Forum Moderators: bakedjake
I've got a situation which requires the allocation of large amounts of memory for a C++ program which absolutely must not be tampered with by the OS, even if there is a shortage of memory elsewhere (which would be unlikely).
What I'm thinging of is something along the lines of having servers with 24GB of RAM and only allowing the OS to address the first 8GB for what it needs, with the remaining 16GB being reserved at start-up so that the C++ program can directly address that space in the knowledge that nothing else will use it. (the machines will be running a still-to-be-decided 64 bit version of Linux, if a flavour of Linux makes it easier to ring-fence memory we may pick that version simply for that feature alone).

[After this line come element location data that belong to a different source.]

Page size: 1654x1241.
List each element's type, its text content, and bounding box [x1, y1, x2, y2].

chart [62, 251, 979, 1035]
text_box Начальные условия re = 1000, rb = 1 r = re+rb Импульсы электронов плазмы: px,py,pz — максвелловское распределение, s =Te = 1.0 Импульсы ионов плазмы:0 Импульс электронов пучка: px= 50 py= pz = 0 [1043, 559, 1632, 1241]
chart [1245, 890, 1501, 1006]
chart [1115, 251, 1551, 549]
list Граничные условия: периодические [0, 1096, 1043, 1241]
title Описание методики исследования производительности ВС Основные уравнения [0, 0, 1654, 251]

Is this possible? Am I mad?
I should say that, depending on what data any given machine is holding, the actual data size may be larger or smaller but there would always be at least 8GB of memory for the OS - which we never get anywhere near using in normal usage. The allocated RAM holds huge lookup tables - some may extend to 128GB on a 144GB machine (these tables will be used for very random lookups and lots of them, up to hundreds of millions a second - hence the OS swapping out lookup tables would be very bad for performance).

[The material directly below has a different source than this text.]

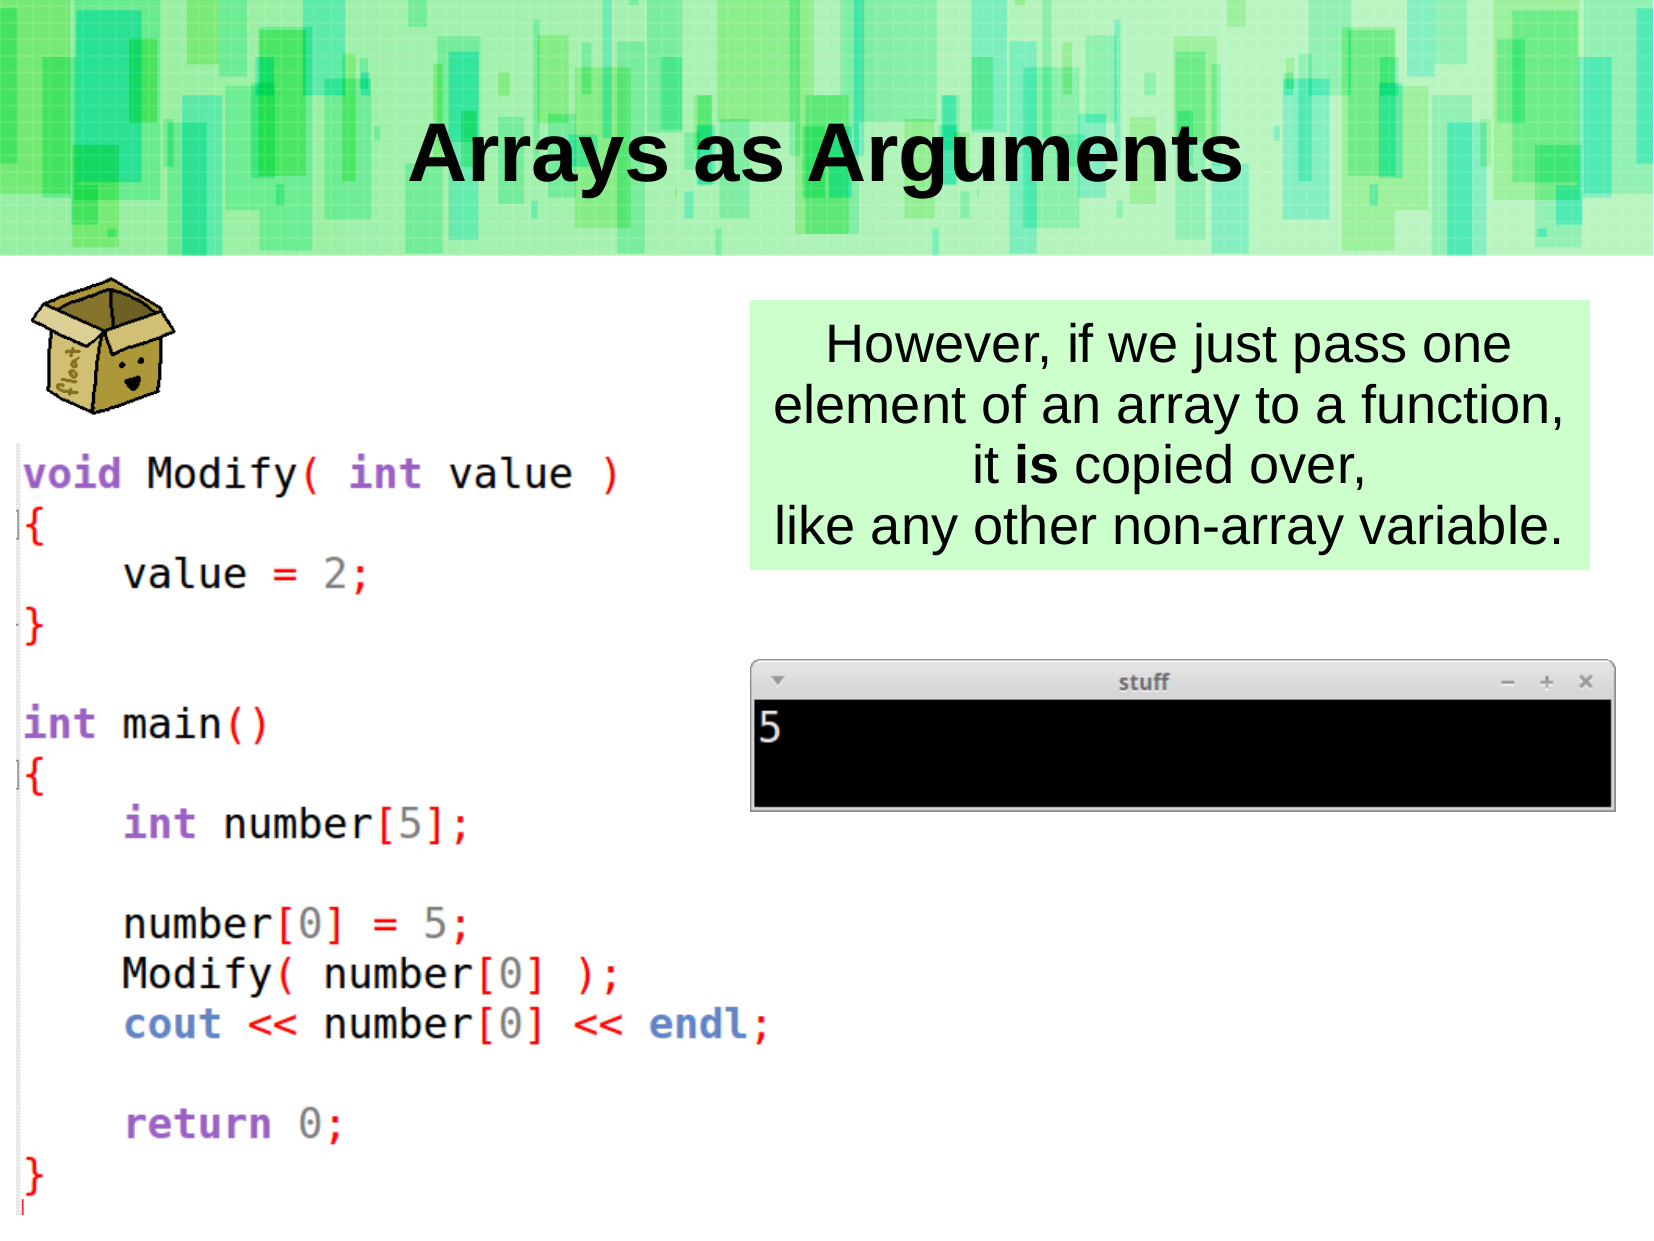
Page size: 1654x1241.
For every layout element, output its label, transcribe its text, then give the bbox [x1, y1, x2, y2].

text_box However, if we just pass one element of an array to a function, it is copied over, like any other non-array variable. [750, 300, 1591, 571]
title Arrays as Arguments [82, 49, 1571, 257]
picture [0, 0, 1654, 1241]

It could be swapped out, but that shouldn't happen along as the machine has enough memory. Unlike Windows, Linux uses all of the RAM before touching a significant amount of the swap space.

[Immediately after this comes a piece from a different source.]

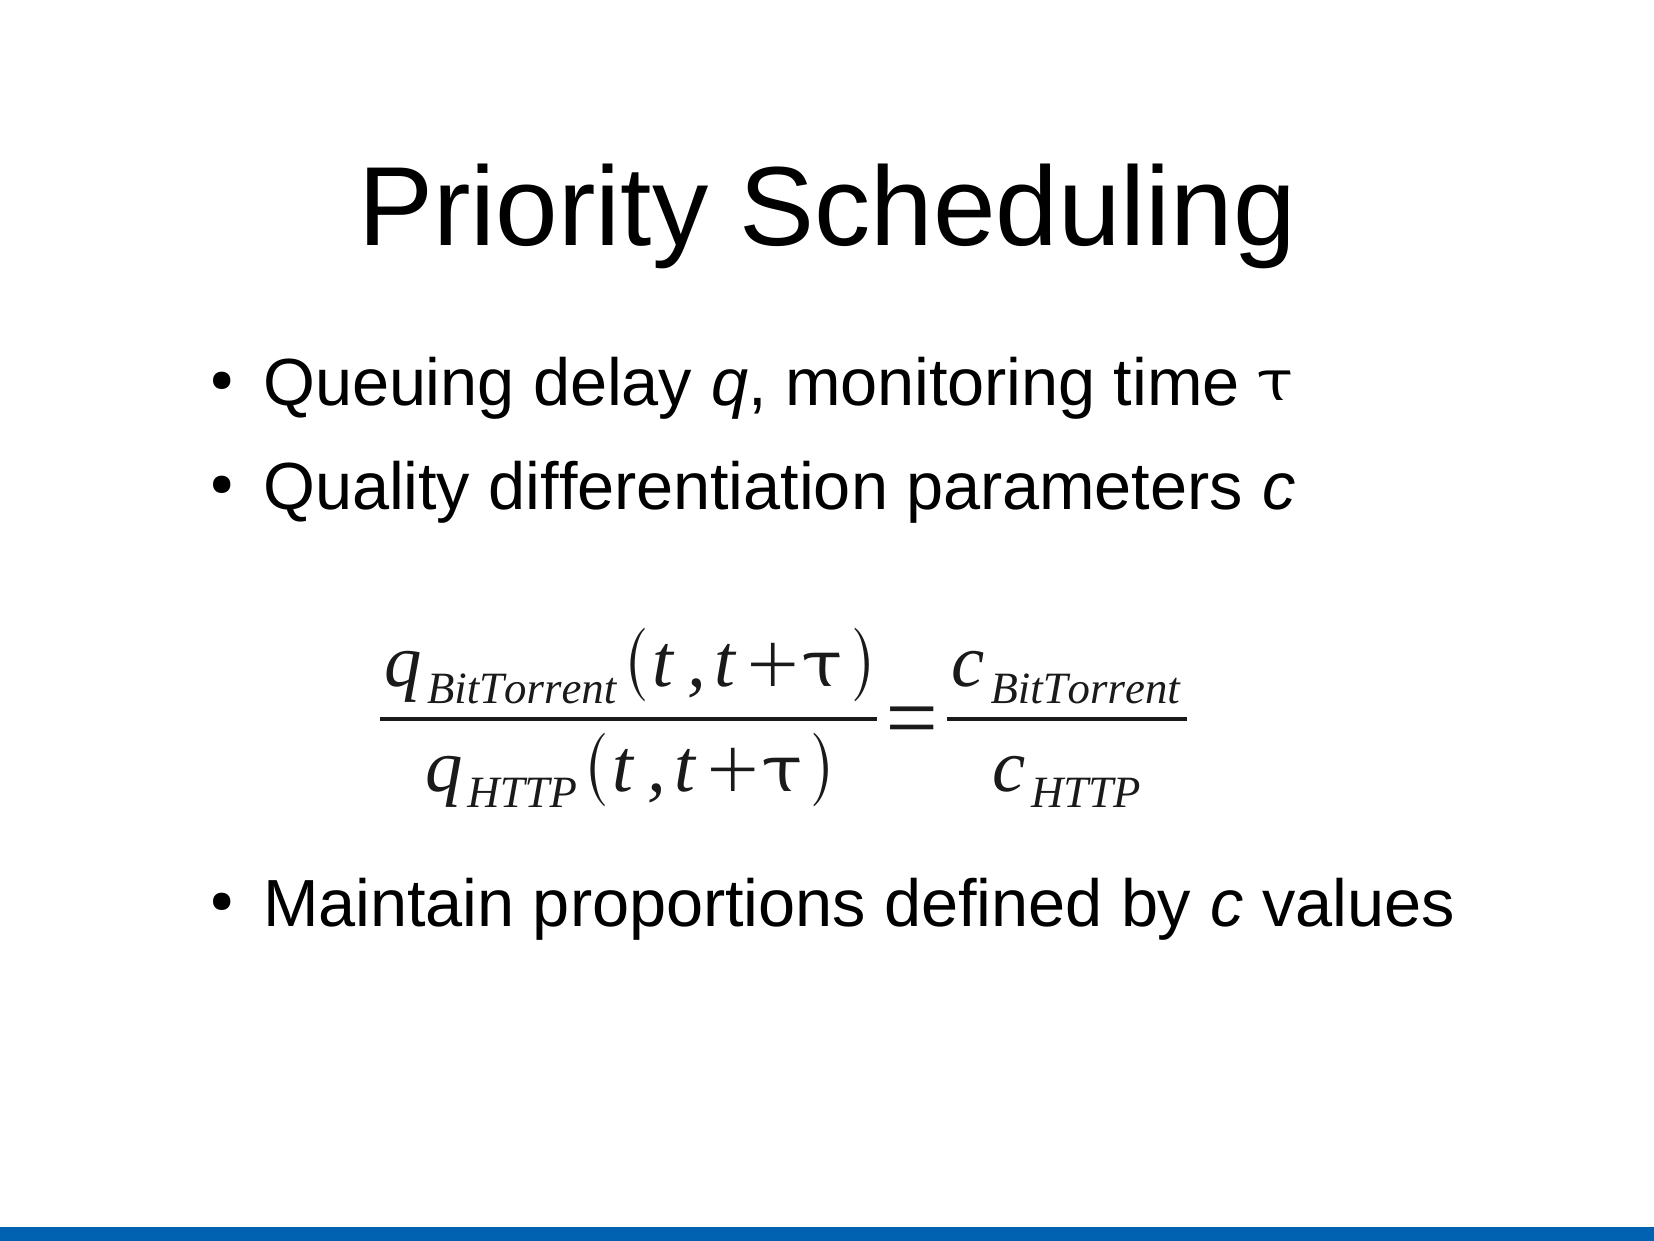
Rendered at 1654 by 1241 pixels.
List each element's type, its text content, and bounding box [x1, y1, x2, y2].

With the amount of RAM you're talking about, though, you could turn swapping off entirely.
Does anyone know exactly what happens when you turn of swapping?
I have created many real-time embedded software running on Linux. You can mark currently allocated memory and in the future to be allocated memory of your processes as locked in RAM. The call which you should put somewhere in your code is:
mlockall( MCL_CURRENT ¦ MCL_FUTURE );
You should know that many flavors of Linux by default only allow a small amount of memory (only 32 kB on Centos 5 for example) to be locked in memory. You should increase this system limit to your needs. The current setting of this limit (and others) can be viewed with the command ulimit -a.